- Passage shown -
*-*-*

In this section, the exact eigensolutions of 2D panel flutter are derived for the cases of SS, GG, CC, FF, SG, SC, SF, GC, GF and CF, in which SS and CC are the most used in previous analysis about 2D panel flutter, CF is rarely used, and the remaining are discussed for the first time.

Let the deflection w be in the form of a separate variable as follows

$w=\varphi (x)\tau (t)=\varphi (x){\text{e}}^{\Omega}{}^{t},\text{}\Omega =\beta +\text{i}\omega $ (9)

The real part β of Ω represents amplitude variation, while imaginary part ω represents the frequency of principle vibration. If $\beta \ge 0$ the panel flutters. Substituting Equation (8) into Equation (7) yields homogenous characteristic equation.

${\rho}_{m}h\varphi {\Omega}^{2}+\frac{2q}{{M}_{a}V}\varphi \Omega +\left[{D}_{11}\frac{{\text{d}}^{4}\varphi}{\text{d}{x}^{4}}-\left({N}_{x}-{N}_{x}{}^{\left(T\right)}\right)\frac{{\text{d}}^{2}\varphi}{\text{d}{x}^{2}}+\frac{2q}{{M}_{a}}\frac{\text{d}\varphi}{\text{d}x}\right]=0$ (10)

from which we can solve flutter mode function and flutter frequency for different boundary conditions. The flutter mode function or eigenfunction has the form as

$\varphi \left(\xi \right)=A{\text{e}}^{\lambda \xi}$ (11)

*-*-*

- Challenge 1 -
Reproduce the panel flutter passage between "Let the deflection" and "homogenous characteristic equation.", inclusive, with no changes.
- Challenge 2 -
Find each line of the rows that contains the string "dist" and copy those lines. Matching is case-sensitive.

- Data lines -

*-*-*

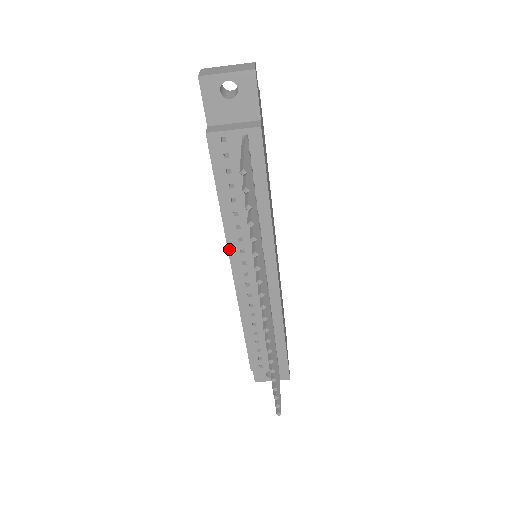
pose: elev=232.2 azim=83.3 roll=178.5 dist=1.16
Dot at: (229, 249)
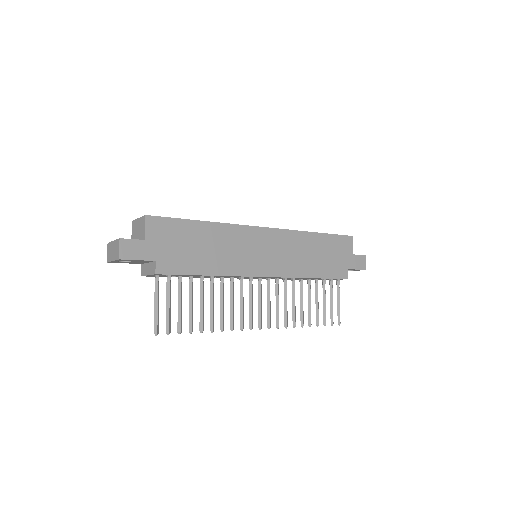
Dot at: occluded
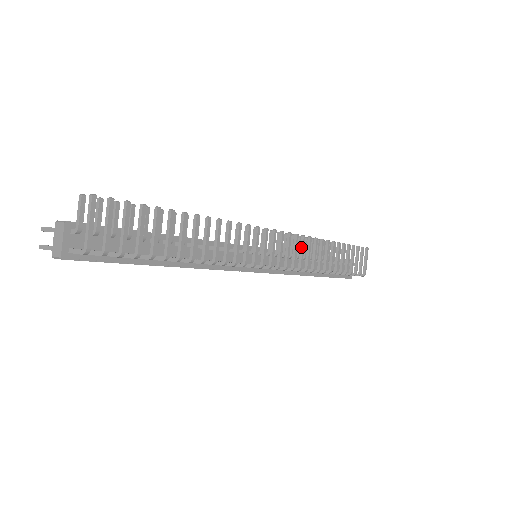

*-*-*

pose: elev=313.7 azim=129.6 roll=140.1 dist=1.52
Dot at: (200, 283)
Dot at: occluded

*-*-*

- Result 1 -
Let the deflection w be in the form of a separate variable as follows

$w=\varphi (x)\tau (t)=\varphi (x){\text{e}}^{\Omega}{}^{t},\text{}\Omega =\beta +\text{i}\omega $ (9)

The real part β of Ω represents amplitude variation, while imaginary part ω represents the frequency of principle vibration. If $\beta \ge 0$ the panel flutters. Substituting Equation (8) into Equation (7) yields homogenous characteristic equation.

- Result 2 -
pose: elev=232.2 azim=83.3 roll=178.5 dist=1.16
pose: elev=313.7 azim=129.6 roll=140.1 dist=1.52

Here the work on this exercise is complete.